Just days before the conservative commentator Ben Shapiro was slated to speak at California State University at Los Angeles, the institution’s president, William A. Covino, called off the event after some people on the campus expressed concerns about Mr. Shapiro’s appearance.
“After careful consideration, I have decided that it will be best for our campus community if we reschedule Ben Shapiro’s appearance for a later date, so that we can arrange for him to appear as part of a group of speakers with differing viewpoints on diversity,” Mr. Covino said in an email on Monday to the chair of the campus’s Young America’s Foundation chapter, Mark Kahanding.
Mr. Shapiro’s scheduled lecture, titled “When Diversity Becomes a Problem,” is part of a nationwide campus speaking tour in which he is teaming up with the student group to “invade safe spaces.” In the weeks leading up to the planned speech some students and staff members on the Los Angeles campus expressed disapproval on the event’s Facebook page.

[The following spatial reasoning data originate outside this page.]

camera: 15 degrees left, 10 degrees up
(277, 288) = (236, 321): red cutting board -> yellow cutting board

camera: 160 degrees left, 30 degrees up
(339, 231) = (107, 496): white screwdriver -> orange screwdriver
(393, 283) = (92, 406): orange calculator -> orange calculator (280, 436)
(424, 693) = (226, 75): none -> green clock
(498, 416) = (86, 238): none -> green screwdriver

A professor of Pan-African studies, Melina Abdullah, posted a picture of the event’s promotional flier on her Facebook page with a cry for action. Ms. Abdullah later tweeted that she was receiving hate mail in response to her post.
On Tuesday, Mr. Shapiro, an editor at the conservative publications DailyWire.com and Breitbart, vowed on Twitter to still show up for the lecture, stating, “I’ll be there on Thursday. See you there, snowflakes.”

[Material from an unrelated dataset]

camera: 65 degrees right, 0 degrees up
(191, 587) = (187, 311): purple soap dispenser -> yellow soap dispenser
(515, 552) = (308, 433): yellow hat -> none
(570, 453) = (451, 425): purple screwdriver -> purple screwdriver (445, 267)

University officials would not comment to The Chronicle on what they would do if Mr. Shapiro arrived as planned.
This isn’t the first time Mr. Shapiro has made waves on a college campus. In a mid-November speech at the University of Missouri at Columbia, he slammed higher-education institutions as politically correct places of “leftist fascism,” reported The Columbia Missourian.